- [TEXT UNDER STUDY]
* * * * * * *
# 120lb braid and new rig?



## steelhead sniper 860 (Nov 6, 2013)

With warmer temps fish should be moving into the shallows thinking about trying some 120lb braid and my new rig, any opinions on rods to use or rigging suggestions?


----------



## laynhardwood (Dec 27, 2009)

You need a nice braided rope and a 27ft sport craft with twin 350's.


----------



## chuckNduck (Jun 29, 2012)

Try an extra heavy 6' rod to enable better penetration into their backs on the sweep, and you can drag them on to the bank faster, before no one is any wiser...


----------



## TRIPLE-J (Sep 18, 2006)

wow back to the 70's and salmon fishing on the chagrin I see ....lol
or you could put some feathers on it and make a streamer out of it and hit the spawners ...lol


----------



## 1MoreKast (Mar 15, 2008)

Runnin a bead I see...good spring choice


----------



## steelhead sniper 860 (Nov 6, 2013)

200mm chartreuse bead


----------



## laynhardwood (Dec 27, 2009)

steelhead sniper 860 said:


> 200mm chartreuse bead


These must be the steelhead living near Chernobyl


----------



## Willyboy (May 1, 2015)

a bead,I thought it was a tennis ball lol..............


----------



## ironfish (Jul 31, 2010)

steelhead sniper 860 said:


> View attachment 232943
> With warmer temps fish should be moving into the shallows thinking about trying some 120lb braid and my new rig, any opinions on rods to use or rigging suggestions?


 Pick up a used 12wt fly rod on ebay...


----------
* * * * * * *
- [JOB ITEM]
Reproduce the fishing thread word for word, from "You need a nice" up to and including "is any wiser...". Base every answer on the fishing thread alone, with no outside knowledge.

- [SUPPLIED RECORDS]
* * * * * * *
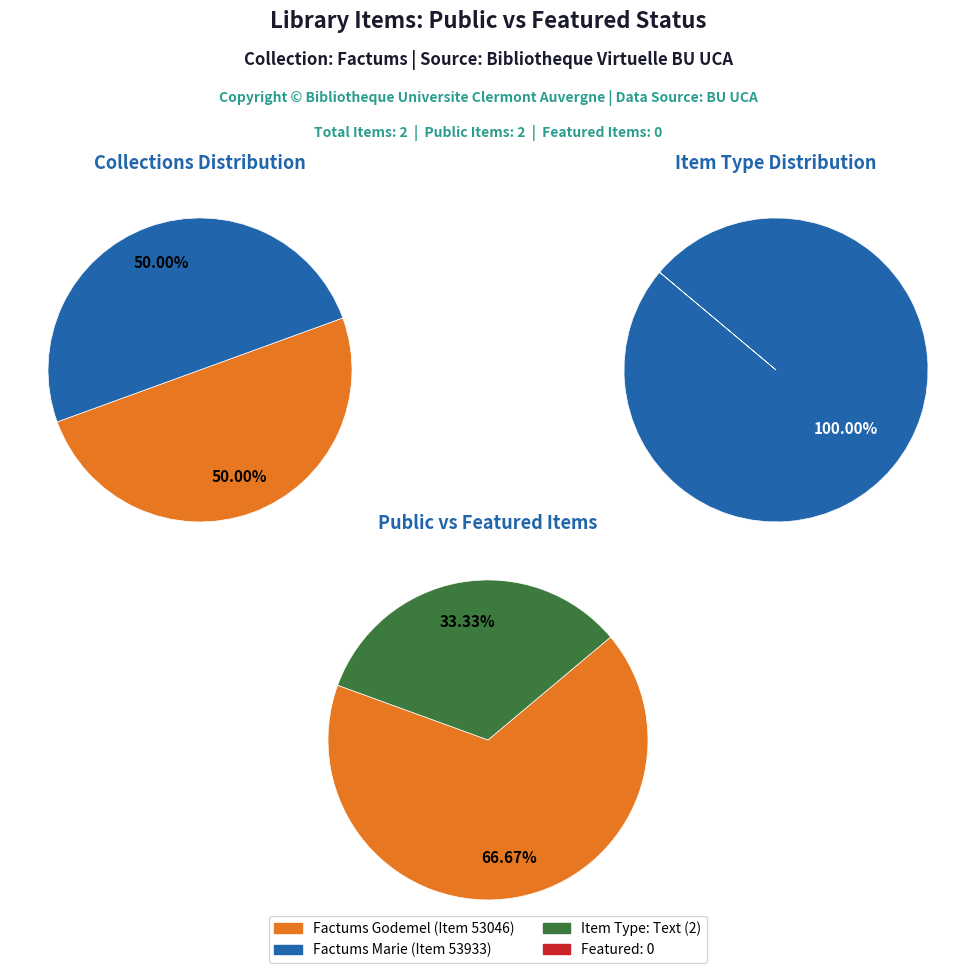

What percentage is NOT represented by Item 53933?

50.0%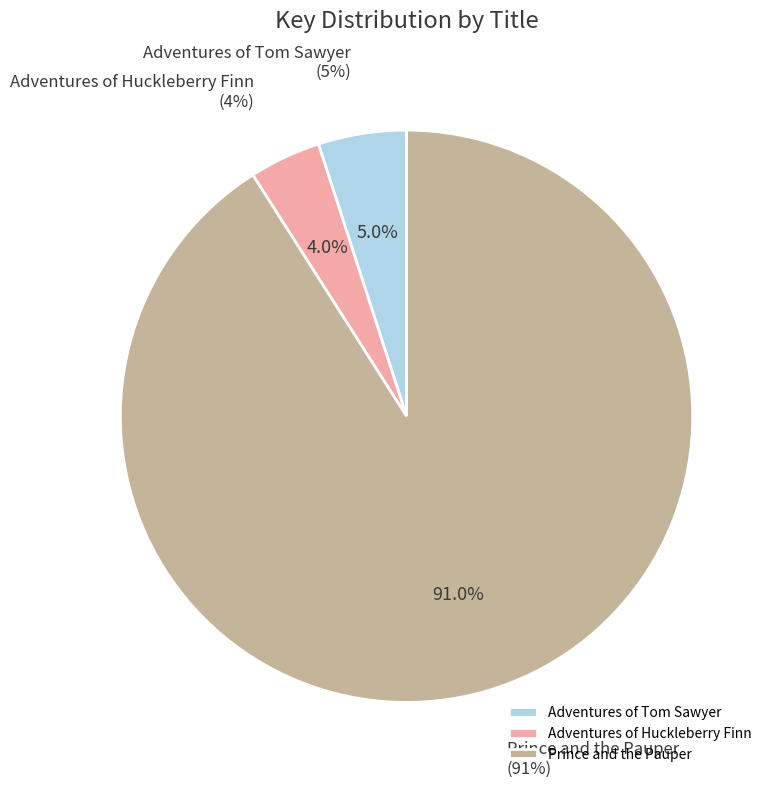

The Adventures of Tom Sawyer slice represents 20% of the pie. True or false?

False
* * * * * * *
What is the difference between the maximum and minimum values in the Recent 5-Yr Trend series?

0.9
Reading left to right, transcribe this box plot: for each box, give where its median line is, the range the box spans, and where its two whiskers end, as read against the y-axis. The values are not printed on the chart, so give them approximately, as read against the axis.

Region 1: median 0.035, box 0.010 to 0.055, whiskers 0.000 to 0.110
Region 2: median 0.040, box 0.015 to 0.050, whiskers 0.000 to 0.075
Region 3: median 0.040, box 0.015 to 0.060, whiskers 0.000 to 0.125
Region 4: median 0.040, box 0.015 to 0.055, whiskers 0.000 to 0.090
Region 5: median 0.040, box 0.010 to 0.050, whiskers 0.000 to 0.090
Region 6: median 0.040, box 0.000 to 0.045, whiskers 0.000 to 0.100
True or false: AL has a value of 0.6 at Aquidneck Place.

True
* * * * * * *
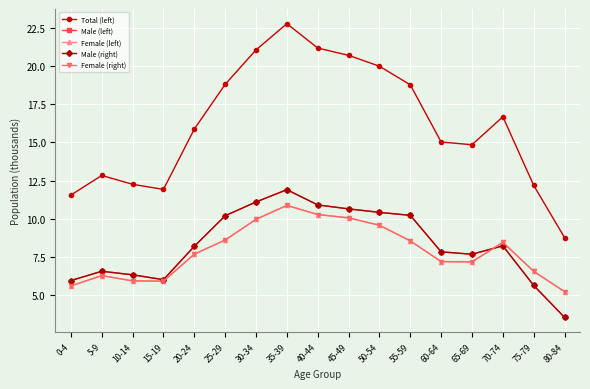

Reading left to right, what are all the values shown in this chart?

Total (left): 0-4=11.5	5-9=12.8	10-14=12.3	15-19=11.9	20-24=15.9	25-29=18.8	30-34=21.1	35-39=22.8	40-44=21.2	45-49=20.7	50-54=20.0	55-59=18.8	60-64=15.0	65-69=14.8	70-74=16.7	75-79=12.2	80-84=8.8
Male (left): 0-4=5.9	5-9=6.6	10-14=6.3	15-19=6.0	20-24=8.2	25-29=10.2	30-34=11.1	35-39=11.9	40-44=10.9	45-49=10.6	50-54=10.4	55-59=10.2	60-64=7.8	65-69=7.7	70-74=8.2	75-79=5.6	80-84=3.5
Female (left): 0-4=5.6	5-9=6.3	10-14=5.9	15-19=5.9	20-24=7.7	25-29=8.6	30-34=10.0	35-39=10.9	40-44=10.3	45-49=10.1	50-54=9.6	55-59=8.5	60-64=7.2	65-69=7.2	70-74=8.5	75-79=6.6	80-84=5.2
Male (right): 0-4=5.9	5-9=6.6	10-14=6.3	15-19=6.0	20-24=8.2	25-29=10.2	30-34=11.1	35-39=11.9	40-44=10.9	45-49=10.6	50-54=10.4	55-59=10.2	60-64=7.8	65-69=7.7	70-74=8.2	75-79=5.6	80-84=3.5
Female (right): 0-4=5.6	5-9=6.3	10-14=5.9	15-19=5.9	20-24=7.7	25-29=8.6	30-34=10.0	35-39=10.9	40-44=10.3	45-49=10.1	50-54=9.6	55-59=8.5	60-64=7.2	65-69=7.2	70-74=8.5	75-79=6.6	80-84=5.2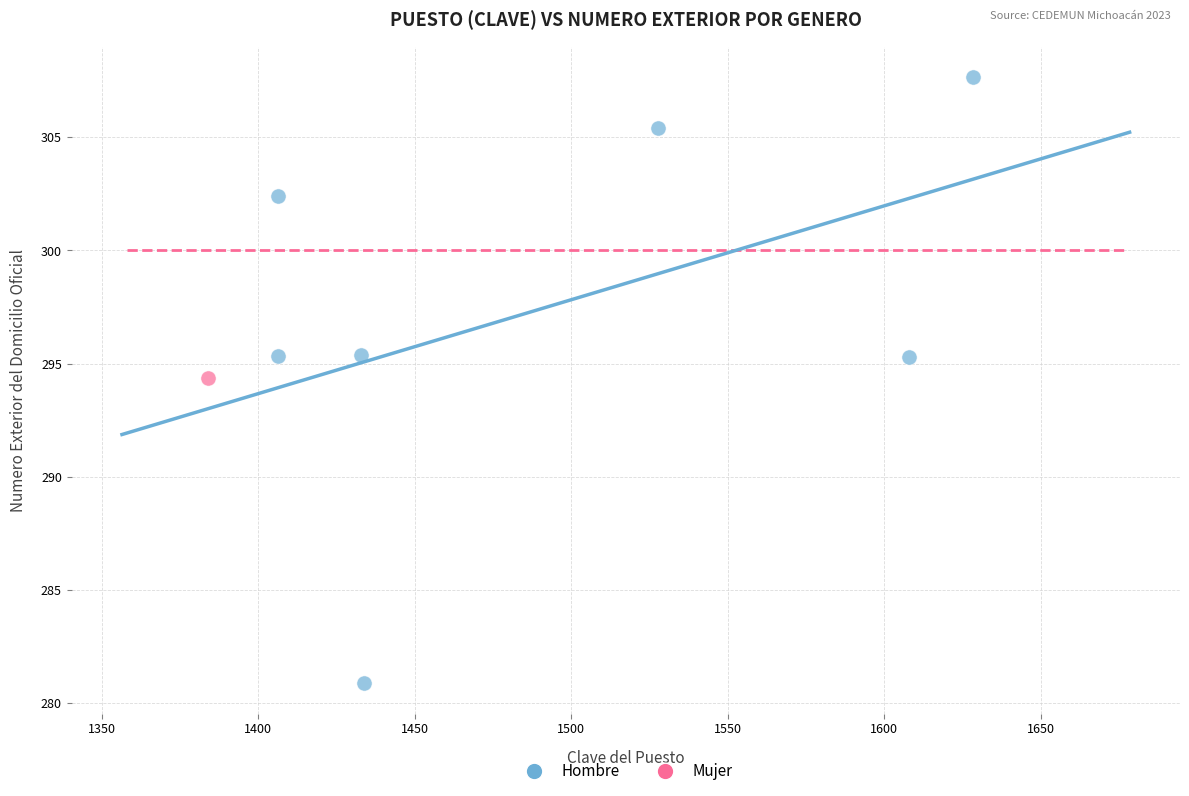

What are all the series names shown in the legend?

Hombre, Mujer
* * * * * * *
- [PROBLEM SOLUTION]
You need a nice braided rope and a 27ft sport craft with twin 350's.


----------



## chuckNduck (Jun 29, 2012)

Try an extra heavy 6' rod to enable better penetration into their backs on the sweep, and you can drag them on to the bank faster, before no one is any wiser...